** Begin TEXT SHOWN **

To fit the signal pulse into the 8-bit input layer, the complex $q(t)$ are scaled using the following equation

$$U(t)=128\times\frac{q(t)}{M}+127\textrm{,}$$
where $M$ is chosen such that the $|q(t)|$ of all input pulses are smaller than or equal to $M$. The real and imaginary part of $U(t)$ is then represented as two lines of pixels in a $N \times 2$ bitmap image, where $N$ is the number of sampling point across $q(t)$ [38]. The parameters for the rest of the layers used in this work are listed in Table 1.

Tables Icon

Table 1. Network layer parameters

4.1 Training with time domain signals

4.1.1 Fixed propagation length

Signals that contains only continuous spectral components broaden in time under the influence of chromatic dispersion as they propagate through optical networks. If the propagation length is known, it has been proposed to apply a shift to the phase of $Q^{c}(\lambda )$ (called pre-compensation) before sending the pulse down the optical network. In this way, the maximum temporal span (or the guard interval) of the pulse can be reduced [23]. In this part of the work, the pulses are sent through the whole length of an optical fibre with a half-length pre-compensation at the beginning.

** End TEXT SHOWN **

**DIRECTIVE 1**
In the optical pulse passage, what is the phase shift applied before the pulse is sent down the optical network called?
**DIRECTIVE 2**
Extract the portion of the optical pulse passage starting with "Tables Icon" and going on through "at the beginning.".
The material after this point plays no part here.

** Begin RECORDS SHOWN **

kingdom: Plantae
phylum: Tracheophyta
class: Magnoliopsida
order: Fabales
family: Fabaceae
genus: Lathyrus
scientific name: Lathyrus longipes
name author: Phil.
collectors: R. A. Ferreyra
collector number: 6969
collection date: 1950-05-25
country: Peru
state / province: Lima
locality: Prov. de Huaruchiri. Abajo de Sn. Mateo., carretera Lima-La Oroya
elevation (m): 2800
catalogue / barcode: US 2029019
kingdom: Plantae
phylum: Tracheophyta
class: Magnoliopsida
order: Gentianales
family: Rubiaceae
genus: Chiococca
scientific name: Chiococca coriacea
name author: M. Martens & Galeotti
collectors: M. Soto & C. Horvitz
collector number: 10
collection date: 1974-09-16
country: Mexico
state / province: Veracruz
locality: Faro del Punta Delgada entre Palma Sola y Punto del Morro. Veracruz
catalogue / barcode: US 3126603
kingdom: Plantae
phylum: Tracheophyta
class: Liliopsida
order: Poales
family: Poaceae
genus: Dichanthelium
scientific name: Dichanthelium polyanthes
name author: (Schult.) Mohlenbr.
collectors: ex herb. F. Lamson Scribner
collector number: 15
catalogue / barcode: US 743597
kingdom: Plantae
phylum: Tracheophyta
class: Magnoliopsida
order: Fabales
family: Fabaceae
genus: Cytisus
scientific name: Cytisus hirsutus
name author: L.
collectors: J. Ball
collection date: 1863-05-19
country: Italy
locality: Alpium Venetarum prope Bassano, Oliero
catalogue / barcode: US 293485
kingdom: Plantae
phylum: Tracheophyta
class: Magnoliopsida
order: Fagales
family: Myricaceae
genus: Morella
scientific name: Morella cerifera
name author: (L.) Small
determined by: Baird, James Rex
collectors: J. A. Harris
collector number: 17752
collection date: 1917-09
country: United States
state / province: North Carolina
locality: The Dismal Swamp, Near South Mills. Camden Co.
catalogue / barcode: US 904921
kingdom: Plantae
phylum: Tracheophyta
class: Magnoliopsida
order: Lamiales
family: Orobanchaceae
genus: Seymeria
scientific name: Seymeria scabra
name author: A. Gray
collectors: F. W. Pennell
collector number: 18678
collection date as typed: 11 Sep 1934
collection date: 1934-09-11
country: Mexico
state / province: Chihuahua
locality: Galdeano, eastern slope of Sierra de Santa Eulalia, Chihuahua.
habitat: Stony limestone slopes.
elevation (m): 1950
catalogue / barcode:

** End RECORDS SHOWN **

**TASK RESULT 1**
It is called pre-compensation.

**TASK RESULT 2**
Tables Icon

Table 1. Network layer parameters

4.1 Training with time domain signals

4.1.1 Fixed propagation length

Signals that contains only continuous spectral components broaden in time under the influence of chromatic dispersion as they propagate through optical networks. If the propagation length is known, it has been proposed to apply a shift to the phase of $Q^{c}(\lambda )$ (called pre-compensation) before sending the pulse down the optical network. In this way, the maximum temporal span (or the guard interval) of the pulse can be reduced [23]. In this part of the work, the pulses are sent through the whole length of an optical fibre with a half-length pre-compensation at the beginning.